Heat shock factor 1 is required for migration and invasion of human melanoma in vitro and in vivo

• HSF1 knockdown led to a reduction in melanoma migration and invasive ability in vitro.
• HSF1 was required for invasion and metastasis, as well as tumorigenesis in vivo.
• These functions were restored by overexpression of wild-type HSF1 in vitro and in vivo.
• These results show that HSF1 is indispensable for melanoma progression and metastasis.
• HSF1 could be a promising therapeutic target for melanoma.

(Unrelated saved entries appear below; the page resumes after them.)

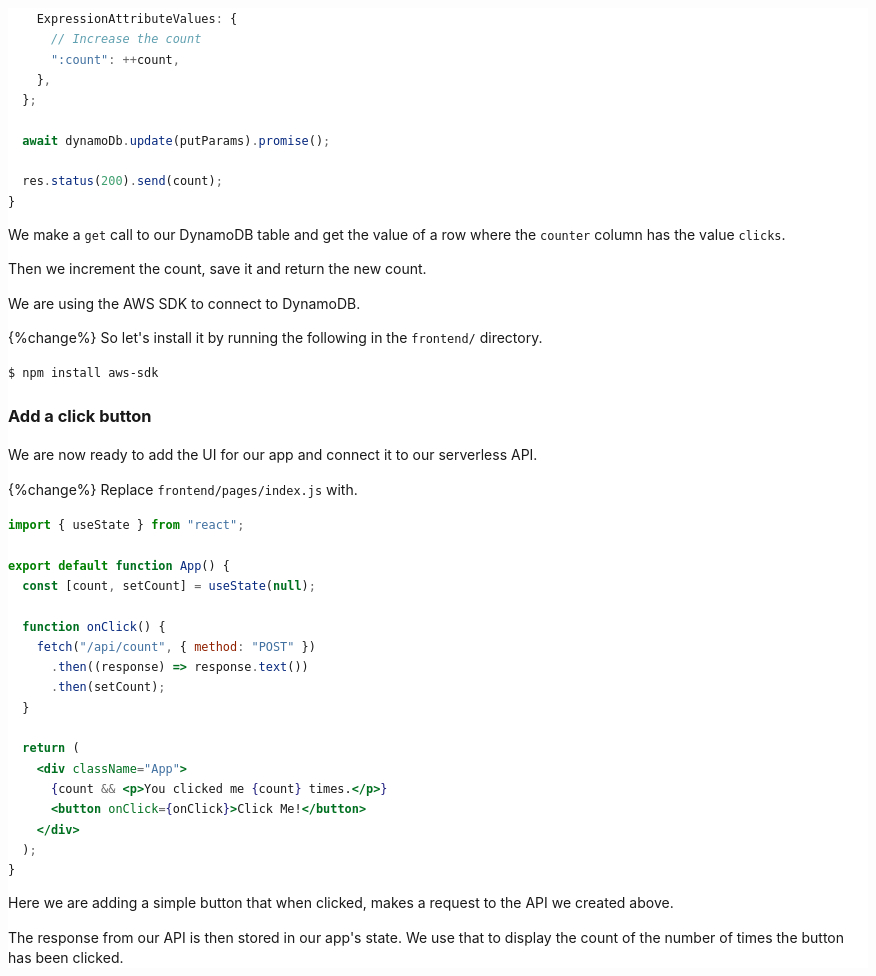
 ```js
    ExpressionAttributeValues: {
      // Increase the count
      ":count": ++count,
    },
  };

  await dynamoDb.update(putParams).promise();

  res.status(200).send(count);
}
```

We make a `get` call to our DynamoDB table and get the value of a row where the `counter` column has the value `clicks`.

Then we increment the count, save it and return the new count.

We are using the AWS SDK to connect to DynamoDB.

{%change%} So let's install it by running the following in the `frontend/` directory.

```bash
$ npm install aws-sdk
```

### Add a click button

We are now ready to add the UI for our app and connect it to our serverless API.

{%change%} Replace `frontend/pages/index.js` with.

```jsx
import { useState } from "react";

export default function App() {
  const [count, setCount] = useState(null);

  function onClick() {
    fetch("/api/count", { method: "POST" })
      .then((response) => response.text())
      .then(setCount);
  }

  return (
    <div className="App">
      {count && <p>You clicked me {count} times.</p>}
      <button onClick={onClick}>Click Me!</button>
    </div>
  );
}
```

Here we are adding a simple button that when clicked, makes a request to the API we created above.

The response from our API is then stored in our app's state. We use that to display the count of the number of times the button has been clicked.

Heat shock factor 1 (HSF1) is a major transactivator of the heat shock response. Recent studies have demonstrated that HSF1 is involved in tumor initiation, maintenance, and progression by regulating the expression of heat shock proteins (HSPs) and other molecular targets. Furthermore, HSF1 was identified as a potent proinvasion oncogene in human melanomas. However, the biological functions of HSF1 in human melanoma remain poorly understood. To determine the functional role of HSF1 in melanoma, we used short hairpin RNA (shRNA) to silence HSF1 in human melanoma cell lines and investigated its effect on cell migration and invasive ability in vitro. We found that HSF1 knockdown led to a marked reduction in migration and invasive ability, and these functions were restored by overexpression of wild-type HSF1. To confirm the in vitro results, we performed subcutaneous xenograft experiments in athymic nude mice. We found that HSF1 was required for melanoma invasion and metastasis, as well as tumorigenic potential in vivo. Overall, these results show that HSF1 is indispensable for melanoma progression and metastasis, and suggests that HSF1 could be a promising therapeutic target for melanoma.